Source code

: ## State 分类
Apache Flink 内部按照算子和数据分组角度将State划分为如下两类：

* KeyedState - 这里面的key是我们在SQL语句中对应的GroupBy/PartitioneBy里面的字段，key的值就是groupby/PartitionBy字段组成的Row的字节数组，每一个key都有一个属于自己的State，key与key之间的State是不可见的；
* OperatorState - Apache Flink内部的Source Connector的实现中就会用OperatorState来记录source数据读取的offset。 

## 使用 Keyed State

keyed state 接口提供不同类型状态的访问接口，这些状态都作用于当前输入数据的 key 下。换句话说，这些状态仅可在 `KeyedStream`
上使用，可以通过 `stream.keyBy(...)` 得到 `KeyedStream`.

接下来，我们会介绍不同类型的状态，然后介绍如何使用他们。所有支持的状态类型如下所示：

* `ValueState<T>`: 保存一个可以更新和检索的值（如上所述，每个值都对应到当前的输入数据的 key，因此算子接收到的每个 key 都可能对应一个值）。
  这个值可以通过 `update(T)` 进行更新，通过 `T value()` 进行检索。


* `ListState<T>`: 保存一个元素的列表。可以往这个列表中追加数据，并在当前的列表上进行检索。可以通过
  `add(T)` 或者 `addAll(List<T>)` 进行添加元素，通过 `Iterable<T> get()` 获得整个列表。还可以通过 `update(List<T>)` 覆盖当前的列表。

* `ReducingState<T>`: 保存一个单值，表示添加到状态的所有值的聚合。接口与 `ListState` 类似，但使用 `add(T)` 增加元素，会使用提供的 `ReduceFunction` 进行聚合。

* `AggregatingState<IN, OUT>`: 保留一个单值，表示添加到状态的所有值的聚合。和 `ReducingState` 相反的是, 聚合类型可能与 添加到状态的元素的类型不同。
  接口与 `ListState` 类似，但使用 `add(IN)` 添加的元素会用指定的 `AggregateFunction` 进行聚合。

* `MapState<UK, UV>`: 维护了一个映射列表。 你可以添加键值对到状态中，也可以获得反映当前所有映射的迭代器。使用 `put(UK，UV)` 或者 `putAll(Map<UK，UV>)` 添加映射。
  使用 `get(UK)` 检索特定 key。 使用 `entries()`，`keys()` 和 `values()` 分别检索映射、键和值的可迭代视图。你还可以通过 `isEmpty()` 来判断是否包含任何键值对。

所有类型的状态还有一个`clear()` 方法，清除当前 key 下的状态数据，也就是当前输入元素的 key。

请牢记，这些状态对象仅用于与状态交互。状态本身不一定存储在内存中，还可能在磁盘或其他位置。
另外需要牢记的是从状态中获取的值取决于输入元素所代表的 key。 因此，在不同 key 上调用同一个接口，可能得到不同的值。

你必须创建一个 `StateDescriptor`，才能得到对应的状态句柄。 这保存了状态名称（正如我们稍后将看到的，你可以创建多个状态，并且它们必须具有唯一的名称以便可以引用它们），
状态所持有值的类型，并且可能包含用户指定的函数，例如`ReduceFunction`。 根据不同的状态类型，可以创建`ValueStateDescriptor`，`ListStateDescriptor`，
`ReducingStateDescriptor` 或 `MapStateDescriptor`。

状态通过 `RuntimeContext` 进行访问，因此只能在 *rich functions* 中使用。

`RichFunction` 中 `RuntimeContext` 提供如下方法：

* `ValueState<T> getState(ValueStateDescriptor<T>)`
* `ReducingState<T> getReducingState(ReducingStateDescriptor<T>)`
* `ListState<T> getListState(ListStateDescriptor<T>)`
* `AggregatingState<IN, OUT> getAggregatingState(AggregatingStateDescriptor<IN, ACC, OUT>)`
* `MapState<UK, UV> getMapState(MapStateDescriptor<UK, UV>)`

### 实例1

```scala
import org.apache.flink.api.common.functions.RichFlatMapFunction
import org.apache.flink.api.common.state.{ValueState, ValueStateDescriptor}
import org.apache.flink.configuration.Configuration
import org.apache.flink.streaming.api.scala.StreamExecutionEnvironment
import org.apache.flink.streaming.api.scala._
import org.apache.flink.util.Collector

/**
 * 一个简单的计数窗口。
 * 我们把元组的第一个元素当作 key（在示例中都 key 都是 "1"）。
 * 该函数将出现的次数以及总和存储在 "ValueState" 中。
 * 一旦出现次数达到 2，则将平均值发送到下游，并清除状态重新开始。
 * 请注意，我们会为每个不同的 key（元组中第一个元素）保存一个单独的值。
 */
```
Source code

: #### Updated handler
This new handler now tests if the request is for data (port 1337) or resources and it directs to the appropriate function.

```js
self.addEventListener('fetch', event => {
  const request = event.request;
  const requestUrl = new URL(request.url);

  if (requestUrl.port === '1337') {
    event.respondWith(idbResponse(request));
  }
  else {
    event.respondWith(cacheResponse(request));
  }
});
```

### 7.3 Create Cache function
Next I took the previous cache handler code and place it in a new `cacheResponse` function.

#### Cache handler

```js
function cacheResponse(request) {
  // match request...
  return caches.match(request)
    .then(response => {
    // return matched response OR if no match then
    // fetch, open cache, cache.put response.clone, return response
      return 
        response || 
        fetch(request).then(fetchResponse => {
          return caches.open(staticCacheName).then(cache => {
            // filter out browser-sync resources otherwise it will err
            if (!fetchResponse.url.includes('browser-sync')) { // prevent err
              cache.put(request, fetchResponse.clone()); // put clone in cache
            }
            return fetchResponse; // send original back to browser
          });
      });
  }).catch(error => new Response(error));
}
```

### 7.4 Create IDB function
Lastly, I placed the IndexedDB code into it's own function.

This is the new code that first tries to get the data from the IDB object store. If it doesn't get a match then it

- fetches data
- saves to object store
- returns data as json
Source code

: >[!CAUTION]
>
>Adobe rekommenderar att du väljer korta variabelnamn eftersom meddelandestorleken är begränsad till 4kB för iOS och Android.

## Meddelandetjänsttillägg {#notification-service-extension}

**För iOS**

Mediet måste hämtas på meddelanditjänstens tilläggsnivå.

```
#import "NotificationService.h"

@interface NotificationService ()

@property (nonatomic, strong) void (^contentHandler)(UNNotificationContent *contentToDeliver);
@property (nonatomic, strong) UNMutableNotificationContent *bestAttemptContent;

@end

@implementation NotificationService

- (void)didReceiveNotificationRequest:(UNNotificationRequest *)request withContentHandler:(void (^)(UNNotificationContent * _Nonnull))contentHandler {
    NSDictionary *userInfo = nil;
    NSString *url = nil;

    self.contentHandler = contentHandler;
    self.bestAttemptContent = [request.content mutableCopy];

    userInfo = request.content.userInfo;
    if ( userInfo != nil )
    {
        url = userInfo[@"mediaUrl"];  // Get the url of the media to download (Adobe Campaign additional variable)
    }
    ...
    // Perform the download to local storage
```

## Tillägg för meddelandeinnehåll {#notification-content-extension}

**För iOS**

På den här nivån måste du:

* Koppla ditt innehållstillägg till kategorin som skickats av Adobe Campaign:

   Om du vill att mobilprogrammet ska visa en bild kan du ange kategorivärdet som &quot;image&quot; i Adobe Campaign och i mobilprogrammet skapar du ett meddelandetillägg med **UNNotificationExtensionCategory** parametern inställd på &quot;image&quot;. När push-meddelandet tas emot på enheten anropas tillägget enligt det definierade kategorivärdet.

(What you need to do): Copy out all lines from the records where the word "strong" appears.

(Answer to this exercise):
@property (nonatomic, strong) void (^contentHandler)(UNNotificationContent *contentToDeliver);
@property (nonatomic, strong) UNMutableNotificationContent *bestAttemptContent;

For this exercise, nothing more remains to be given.